→ **WRITTEN TASK**
Write out each of the lines below exactly as it appears, leaving out the pictures.

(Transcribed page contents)
□ □ □ □
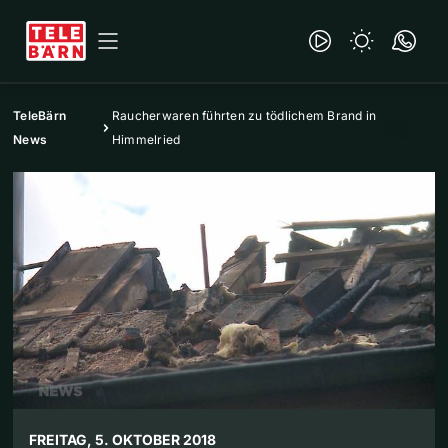
TeleBärn
Raucherwaren führten zu tödlichem Brand in
News
Himmelried
FREITAG, 5. OKTOBER 2018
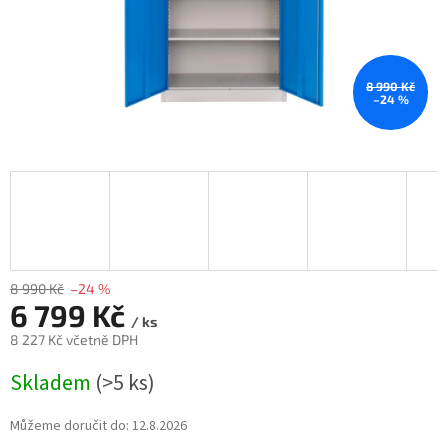
8 990 Kč
–24 %
8 990 Kč
–24 %
6 799 Kč
/ ks
8 227 Kč včetně DPH
Měrná
Skladem
(>5 ks)
cena:
Můžeme doručit do:
12.8.2026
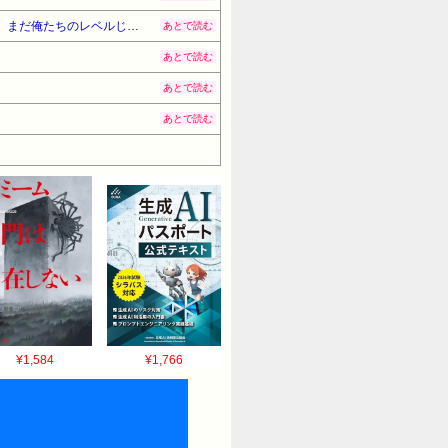
ズラタンと話していたアンリが、ポグバを呼び寄せて一言。😂 🗣️「偉大な選手2人の輪に加わっていい。ただし、まだ俺たちのレベルじゃないから床に座れ。」
あとで読む
あとで読む
あとで読む
あとで読む
¥1,584
¥1,766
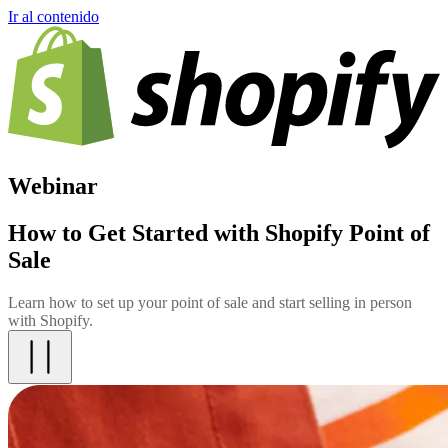
Ir al contenido
Webinar
How to Get Started with Shopify Point of
Sale
Learn how to set up your point of sale and start selling in person
with Shopify.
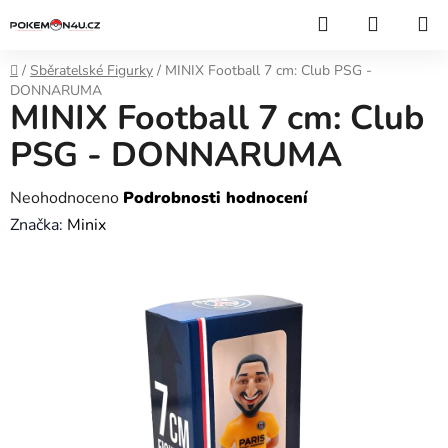
Přejít
Hledat
NÁKUP
na
KOŠÍK
obsah
Domů
/
Sběratelské Figurky
/
MINIX Football 7 cm: Club PSG -
DONNARUMA
MINIX Football 7 cm: Club
PSG - DONNARUMA
Průměrné
Neohodnoceno
Podrobnosti hodnocení
hodnocení
Značka:
Minix
produktu
je
0,0
z
5
hvězdiček.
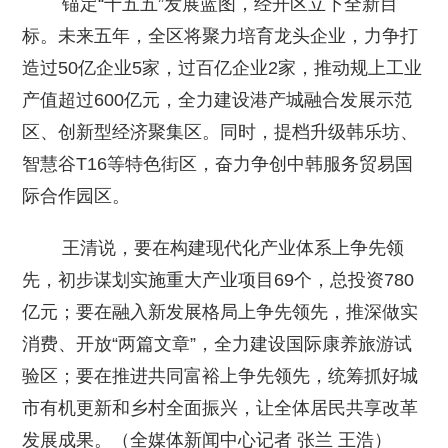
锚定“十五五”发展蓝图，经开区立下全新目
标。未来五年，全区将聚力培育龙头企业，力争打
造过50亿企业5家，过百亿企业2家，推动规上工业
产值超过600亿元，全力建设港产城融合发展示范
区、创新型经济聚集区。同时，提档升级韩乐坊、
智慧谷T16等特色街区，奋力争创中韩服务贸易国
际合作园区。
王清说，要在构建现代化产业体系上争先领
先，初步谋划实施重大产业项目69个，总投资780
亿元；要在融入新发展格局上争先领先，推深做实
消费、开放“两篇文章”，全力建设国际康养旅游试
验区；要在推进共同富裕上争先领先，统筹抓好城
市有机更新和乡村全面振兴，让全体居民共享改革
发展成果。（全媒体新闻中心记者 张兰 王浩）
□ □ □ □
→ **SOLVED EXERCISE**
TeleBärn
Raucherwaren führten zu tödlichem Brand in
News
Himmelried
FREITAG, 5. OKTOBER 2018
8 990 Kč
–24 %
8 990 Kč
–24 %
6 799 Kč
/ ks
8 227 Kč včetně DPH
Měrná
Skladem
(>5 ks)
cena:
Můžeme doručit do:
12.8.2026
ズラタンと話していたアンリが、ポグバを呼び寄せて一言。😂 🗣️「偉大な選手2人の輪に加わっていい。ただし、まだ俺たちのレベルじゃないから床に座れ。」
あとで読む
あとで読む
あとで読む
あとで読む
¥1,584
¥1,766
Ir al contenido
Webinar
How to Get Started with Shopify Point of
Sale
Learn how to set up your point of sale and start selling in person
with Shopify.
Přejít
Hledat
NÁKUP
na
KOŠÍK
obsah
Domů
/
Sběratelské Figurky
/
MINIX Football 7 cm: Club PSG -
DONNARUMA
MINIX Football 7 cm: Club
PSG - DONNARUMA
Průměrné
Neohodnoceno
Podrobnosti hodnocení
hodnocení
Značka:
Minix
produktu
je
0,0
z
5
hvězdiček.
锚定“十五五”发展蓝图，经开区立下全新目
标。未来五年，全区将聚力培育龙头企业，力争打
造过50亿企业5家，过百亿企业2家，推动规上工业
产值超过600亿元，全力建设港产城融合发展示范
区、创新型经济聚集区。同时，提档升级韩乐坊、
智慧谷T16等特色街区，奋力争创中韩服务贸易国
际合作园区。
王清说，要在构建现代化产业体系上争先领
先，初步谋划实施重大产业项目69个，总投资780
亿元；要在融入新发展格局上争先领先，推深做实
消费、开放“两篇文章”，全力建设国际康养旅游试
验区；要在推进共同富裕上争先领先，统筹抓好城
市有机更新和乡村全面振兴，让全体居民共享改革
发展成果。（全媒体新闻中心记者 张兰 王浩）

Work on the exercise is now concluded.